MAAS

Bug #1817484
Comment #10

Comment 10 for bug 1817484

Revision history for this message

Andres Rodriguez (andreserl) wrote on 2019-02-25:

#10

Hi guys.

Please correct me if I'm wrong as I don't know all the details, but as I understand the configuration of HA is as follows:

1. Pacemaker handles the fail-over of postresql as a resource, and also handles updating the DNS entry in MAAS as another resource.
2. Once pacemaker has confirmed the failover of the DB, pacemaker immediately runs the DNS updating resource.
3. Pacemaker never ensures that MAAS has fully recovered from the fail-over before attempting to run a DNS update.

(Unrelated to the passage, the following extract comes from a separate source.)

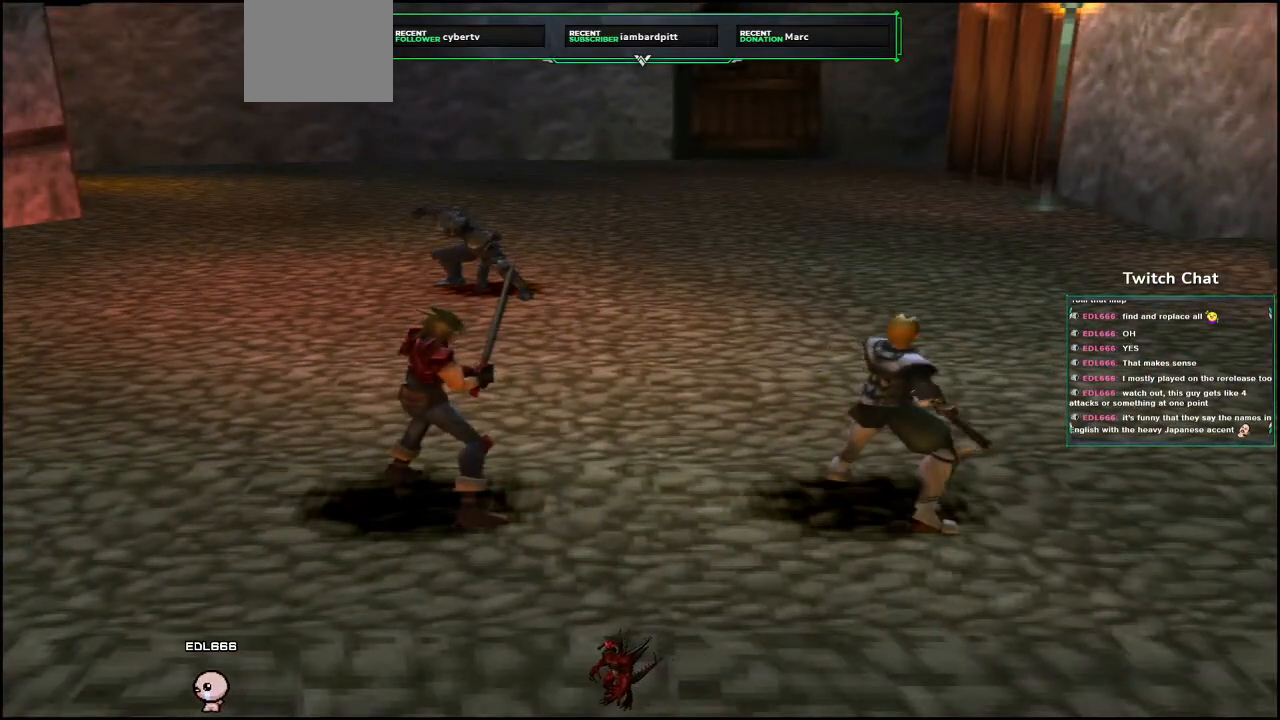
{"dt_ms": 500, "buttons": [], "left_stick": "center", "right_stick": "center", "events": []}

From that perspective, it would seem to me that given that pacemaker is handling the fail-over of the database, and that MAAS has not fully recovered from the fail-over, pacemaker shouldn't be attempting to run the DNS update until it can ensure that MAAS is up and running and fully recovered from it.

I would recommend that either your DNS update resource/script ensure that MAAS is fully connected before attempting to update the DNS record *or*, you should add a new pacemaker resource that ensures MAAS fully reconnected in the event of a fail-over.

On the other hand, what seems to be an issue in the MAAS side is that it is accepting API requests while there's DB connection issues. MAAS shouldn't be allowing API requests until it can ensure it is fully connected to the database. However, this is outside of the fact that pacemaker shouldn't really assume it can execute a resource on a service (maas) that's not tracked by pacemaker, but its dependent on one that's tracked by pacemaker (postgresql).

Again, we shouldn't be making the assumption that because pacemaker has recovered the database, we can execute actions in MAAS when we cannot even ensure that MAAS itself has recovered from the failover (specially when regiond is not even managed by pacemaker, hence, pacemaker cannot even ensure its fully recovered).